Indicadores de prejuízo e revisão de metas

O Magazine Luiza teve um prejuízo líquido ajustado de R$ 50,4 milhões no segundo trimestre de 2026, revertendo o lucro obtido no mesmo período do ano anterior. Já a Renner reduziu sua expectativa de crescimento de receita para este ano, agora projetando expansão entre 4% e 8% – antes, esperava de 9% a 13%. O fluxo de clientes menor nas lojas físicas, especialmente durante a realização da Copa do Mundo, e um ambiente macroeconômico adverso foram os principais motivos da revisão. A C&A, ainda que tenha apresentado avanço de 4,3% no lucro líquido ajustado e vendas de vestuário de R$ 1,9 bilhão, ficou aquém das expectativas do mercado, apontando juros elevados como uma das principais dificuldades.

Segundo Marco Saravalle, estrategista-chefe da Krivo Capital, "o varejo talvez seja o setor mais penalizado pelo nível elevado dos juros, que permaneceram altos por muito tempo. As famílias continuam bastante endividadas e a concorrência é intensa." O resultado, ressalta ele, pressiona todo o setor e amplia preocupações quanto ao ritmo da economia no curto e médio prazos.

Endividamento familiar em patamar recorde

Dados divulgados pela Confederação Nacional do Comércio (CNC) indicam que 82% das famílias brasileiras estavam endividadas em julho, o maior índice da série histórica. Ao todo, em média, cerca de 29,5% do orçamento das famílias está comprometido com dívidas, com um tempo médio de pagamento de 7,2 meses. A CNC destaca que o crédito, embora importante para impulsionar o consumo, se torna preocupante quando há dificuldade dos lares em honrar pagamentos.

O cenário de endividamento é potencializado pelos juros ainda elevados: mesmo após recente redução da taxa Selic de 14,25% para 14% ao ano, os efeitos positivos sobre o crédito tendem a ser lentos, como alerta Fabio Bentes, economista-chefe da CNC.

Pressão dos juros prolongada

Especialistas e executivos do setor ressaltam que a taxa de juros elevada afeta o varejo duplamente: limita o acesso ao crédito para consumidores e encarece as despesas financeiras das empresas. Para o Magazine Luiza, segundo o diretor financeiro Roberto Belissimo, o prejuízo do trimestre está "muito influenciado pela taxa de juros elevada". O BTG reforça essa análise, destacando a intensa competição do e-commerce, o que amplia a pressão sobre as margens de lucro.

O efeito dos juros altos não se limita ao varejo tradicional.

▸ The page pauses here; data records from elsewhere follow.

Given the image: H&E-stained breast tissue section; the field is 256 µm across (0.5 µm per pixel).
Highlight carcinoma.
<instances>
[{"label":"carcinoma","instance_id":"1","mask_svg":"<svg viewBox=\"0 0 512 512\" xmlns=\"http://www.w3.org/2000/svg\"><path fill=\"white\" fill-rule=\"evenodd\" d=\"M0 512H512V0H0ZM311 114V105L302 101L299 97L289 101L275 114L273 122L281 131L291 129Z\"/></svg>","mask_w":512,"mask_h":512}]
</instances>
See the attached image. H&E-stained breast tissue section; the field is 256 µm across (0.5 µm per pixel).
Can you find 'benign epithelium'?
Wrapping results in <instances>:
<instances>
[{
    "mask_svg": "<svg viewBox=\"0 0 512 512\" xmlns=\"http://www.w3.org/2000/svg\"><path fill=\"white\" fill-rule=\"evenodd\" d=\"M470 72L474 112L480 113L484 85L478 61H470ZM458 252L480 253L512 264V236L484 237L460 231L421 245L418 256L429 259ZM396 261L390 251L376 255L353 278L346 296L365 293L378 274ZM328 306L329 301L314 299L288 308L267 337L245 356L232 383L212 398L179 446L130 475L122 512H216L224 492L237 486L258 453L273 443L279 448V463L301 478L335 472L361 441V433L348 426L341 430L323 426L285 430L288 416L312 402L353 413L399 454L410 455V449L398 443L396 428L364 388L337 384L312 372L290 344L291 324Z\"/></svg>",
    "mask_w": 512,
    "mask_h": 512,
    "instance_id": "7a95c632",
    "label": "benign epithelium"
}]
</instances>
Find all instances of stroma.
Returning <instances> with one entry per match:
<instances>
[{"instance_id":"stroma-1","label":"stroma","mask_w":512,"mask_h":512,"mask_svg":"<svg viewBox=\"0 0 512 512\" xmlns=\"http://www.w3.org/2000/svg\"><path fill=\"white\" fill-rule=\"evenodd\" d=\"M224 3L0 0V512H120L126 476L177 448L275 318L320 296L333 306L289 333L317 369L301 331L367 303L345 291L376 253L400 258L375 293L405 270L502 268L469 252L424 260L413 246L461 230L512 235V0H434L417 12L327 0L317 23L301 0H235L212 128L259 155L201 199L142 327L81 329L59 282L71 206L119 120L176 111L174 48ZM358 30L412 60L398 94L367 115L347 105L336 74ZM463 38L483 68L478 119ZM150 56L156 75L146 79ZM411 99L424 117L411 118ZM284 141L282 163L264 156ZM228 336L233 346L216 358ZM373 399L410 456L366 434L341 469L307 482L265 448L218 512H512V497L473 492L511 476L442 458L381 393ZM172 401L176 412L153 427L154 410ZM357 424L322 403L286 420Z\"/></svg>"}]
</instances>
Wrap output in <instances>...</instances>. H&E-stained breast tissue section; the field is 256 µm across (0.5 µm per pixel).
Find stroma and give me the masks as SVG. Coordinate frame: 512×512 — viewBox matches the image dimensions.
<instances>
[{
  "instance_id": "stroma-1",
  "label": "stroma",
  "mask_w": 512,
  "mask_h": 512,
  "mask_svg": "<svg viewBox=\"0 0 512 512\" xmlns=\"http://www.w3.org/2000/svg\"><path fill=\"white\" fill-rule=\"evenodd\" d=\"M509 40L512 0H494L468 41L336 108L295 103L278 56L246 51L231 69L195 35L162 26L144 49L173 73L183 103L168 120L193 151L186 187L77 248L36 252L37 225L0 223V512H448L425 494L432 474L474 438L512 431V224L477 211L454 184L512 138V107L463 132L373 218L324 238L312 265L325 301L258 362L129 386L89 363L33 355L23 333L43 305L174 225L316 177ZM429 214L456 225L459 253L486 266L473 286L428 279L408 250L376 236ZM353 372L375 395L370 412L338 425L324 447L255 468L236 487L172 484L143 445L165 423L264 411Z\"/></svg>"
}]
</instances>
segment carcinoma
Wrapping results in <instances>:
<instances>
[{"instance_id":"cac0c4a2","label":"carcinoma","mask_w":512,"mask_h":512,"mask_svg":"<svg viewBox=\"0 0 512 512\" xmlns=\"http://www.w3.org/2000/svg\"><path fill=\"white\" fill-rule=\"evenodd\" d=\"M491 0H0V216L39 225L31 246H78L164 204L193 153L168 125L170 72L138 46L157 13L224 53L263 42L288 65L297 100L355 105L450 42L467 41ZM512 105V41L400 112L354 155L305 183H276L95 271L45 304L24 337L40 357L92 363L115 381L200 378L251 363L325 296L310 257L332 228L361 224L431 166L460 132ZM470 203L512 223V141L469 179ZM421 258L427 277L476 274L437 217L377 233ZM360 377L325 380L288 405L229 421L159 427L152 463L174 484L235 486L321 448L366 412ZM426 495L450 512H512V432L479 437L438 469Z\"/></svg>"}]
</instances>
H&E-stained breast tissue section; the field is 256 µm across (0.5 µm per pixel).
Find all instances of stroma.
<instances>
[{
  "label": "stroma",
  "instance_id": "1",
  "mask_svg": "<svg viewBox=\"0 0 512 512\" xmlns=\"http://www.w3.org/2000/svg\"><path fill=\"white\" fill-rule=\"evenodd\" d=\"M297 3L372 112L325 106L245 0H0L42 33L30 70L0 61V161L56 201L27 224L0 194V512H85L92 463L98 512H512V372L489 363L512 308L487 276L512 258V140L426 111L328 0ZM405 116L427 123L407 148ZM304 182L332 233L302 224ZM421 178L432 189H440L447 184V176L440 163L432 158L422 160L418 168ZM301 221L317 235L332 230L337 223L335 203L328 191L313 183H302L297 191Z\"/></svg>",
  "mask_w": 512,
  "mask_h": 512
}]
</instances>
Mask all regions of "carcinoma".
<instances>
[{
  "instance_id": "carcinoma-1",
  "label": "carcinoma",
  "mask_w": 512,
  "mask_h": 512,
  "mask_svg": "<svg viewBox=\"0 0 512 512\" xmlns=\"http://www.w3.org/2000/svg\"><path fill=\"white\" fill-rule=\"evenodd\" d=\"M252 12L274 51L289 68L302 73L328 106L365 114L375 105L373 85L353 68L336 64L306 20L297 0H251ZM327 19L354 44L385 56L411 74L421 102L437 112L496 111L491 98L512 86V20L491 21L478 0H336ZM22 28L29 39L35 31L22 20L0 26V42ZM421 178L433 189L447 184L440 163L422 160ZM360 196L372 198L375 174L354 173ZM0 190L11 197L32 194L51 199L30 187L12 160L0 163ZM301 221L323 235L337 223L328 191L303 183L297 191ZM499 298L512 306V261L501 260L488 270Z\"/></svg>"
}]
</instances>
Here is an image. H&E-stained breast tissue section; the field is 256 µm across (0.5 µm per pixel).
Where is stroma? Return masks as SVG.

O Grupo Toky, dono da Tok & Stok e da Mobly, entrou em recuperação judicial no início do ano, e o Pão de Açúcar vem renegociando dívidas. O especialista da Manchester Investimentos, Felipe Cima, explica: "Juros elevados e endividamento familiar reduzem a atratividade do setor de varejo brasileiro".

Desempenho e perspectivas do setor

A Pesquisa Mensal do Comércio (PMC) do IBGE aponta aumento acumulado de 1,7% nas vendas do varejo até maio de 2026, ritmo menor que o observado até março (2,4%). O segmento de móveis foi especialmente penalizado, apontando queda de 3,7% nas vendas do ano. Já no varejo alimentar, empresas como o Assaí tiveram aumento no lucro, mas reportaram que a inflação de alimentos e o endividamento dos consumidores afetaram a composição da cesta de compras.

O ambiente adverso já impacta avaliações do setor financeiro, que prevê maior restrição na concessão de crédito. Para os próximos meses, apesar de possíveis cortes residuais na Selic, a expectativa é de lenta melhora nas condições do varejo.